The field still faces real challenges. Molecular glue degraders require the coordinated interaction of the small molecule, the E3 ligase, and the target protein. That makes discovery and optimization demanding, especially for newer ligases with less biological and clinical precedent.

“You need to be willing to embrace all of that complexity,” Chamberlain said. “But if you really can pick any protein from the proteome, a lot of assumptions about what is possible in drug discovery may not be true.”

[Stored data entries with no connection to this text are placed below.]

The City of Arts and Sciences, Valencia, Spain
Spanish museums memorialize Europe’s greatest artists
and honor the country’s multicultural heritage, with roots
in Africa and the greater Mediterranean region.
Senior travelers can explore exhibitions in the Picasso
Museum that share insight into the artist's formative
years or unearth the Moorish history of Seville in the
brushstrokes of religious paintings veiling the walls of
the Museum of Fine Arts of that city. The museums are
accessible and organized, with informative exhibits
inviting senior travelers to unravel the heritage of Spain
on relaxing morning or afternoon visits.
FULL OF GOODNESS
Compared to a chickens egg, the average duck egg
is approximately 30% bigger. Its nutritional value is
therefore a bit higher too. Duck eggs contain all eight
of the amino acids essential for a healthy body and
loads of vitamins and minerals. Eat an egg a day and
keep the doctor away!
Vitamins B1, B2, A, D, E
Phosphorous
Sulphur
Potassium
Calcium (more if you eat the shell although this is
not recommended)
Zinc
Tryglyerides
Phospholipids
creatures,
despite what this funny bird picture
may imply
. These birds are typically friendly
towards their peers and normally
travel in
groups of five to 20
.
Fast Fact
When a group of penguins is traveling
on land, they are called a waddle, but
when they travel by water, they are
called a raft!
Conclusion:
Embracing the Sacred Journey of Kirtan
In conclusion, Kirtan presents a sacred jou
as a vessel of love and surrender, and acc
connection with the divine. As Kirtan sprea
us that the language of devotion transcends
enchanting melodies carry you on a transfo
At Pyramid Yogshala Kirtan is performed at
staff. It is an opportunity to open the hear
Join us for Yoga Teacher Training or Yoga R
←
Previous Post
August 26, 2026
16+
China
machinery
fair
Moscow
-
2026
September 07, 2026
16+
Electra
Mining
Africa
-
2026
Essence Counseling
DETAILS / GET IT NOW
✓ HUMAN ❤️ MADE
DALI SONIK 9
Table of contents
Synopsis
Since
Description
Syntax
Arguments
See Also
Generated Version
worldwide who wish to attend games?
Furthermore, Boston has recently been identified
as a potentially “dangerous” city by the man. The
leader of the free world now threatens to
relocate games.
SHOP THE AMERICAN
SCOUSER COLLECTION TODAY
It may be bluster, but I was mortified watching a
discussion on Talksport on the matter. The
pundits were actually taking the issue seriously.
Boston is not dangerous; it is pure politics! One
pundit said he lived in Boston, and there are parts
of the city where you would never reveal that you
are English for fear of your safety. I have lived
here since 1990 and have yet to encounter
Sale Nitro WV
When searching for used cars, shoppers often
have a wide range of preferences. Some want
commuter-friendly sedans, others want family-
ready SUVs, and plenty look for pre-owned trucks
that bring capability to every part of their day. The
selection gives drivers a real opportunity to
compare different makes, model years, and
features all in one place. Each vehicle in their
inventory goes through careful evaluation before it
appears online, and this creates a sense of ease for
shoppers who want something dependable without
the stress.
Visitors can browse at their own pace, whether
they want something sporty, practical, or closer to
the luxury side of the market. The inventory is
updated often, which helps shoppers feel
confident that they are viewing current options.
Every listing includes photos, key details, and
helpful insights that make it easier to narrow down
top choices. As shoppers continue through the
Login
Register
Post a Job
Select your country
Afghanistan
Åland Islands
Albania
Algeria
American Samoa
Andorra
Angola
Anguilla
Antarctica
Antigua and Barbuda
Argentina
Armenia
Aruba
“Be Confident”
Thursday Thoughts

For drug developers, the takeaway is not that molecular glues will make every target easy. It is that the modality may change which targets are considered feasible. If researchers can continue improving target identification, ligase selection, and chemistry optimization, molecular glues could create new options for diseases driven by proteins once considered unreachable.

“Small molecule discovery isn’t fast,” Chamberlain said. “This is likely to happen over the next decade as opposed to the next month. But all of these things are coming.”

Phil Chamberlain is co-founder, president, and CEO of Neomorph. He obtained his BA and D.Phil. degrees from the University of Oxford before traveling to the U.S. to work at the Genomics Institute of the Novartis Research Foundation (GNF). Chamberlain joined Celgene, San Diego in 2007 and built and led the Structural and Chemical Biology department, most recently as Executive Director, Protein Homeostasis and Structural Biology. Chamberlain has published work on targeted protein degradation in journals including Nature, Nature Structural and Molecular Biology and Nature Chemical Biology. He was the recipient of the John W. Jackson leadership award, the most prestigious achievement award at Celgene.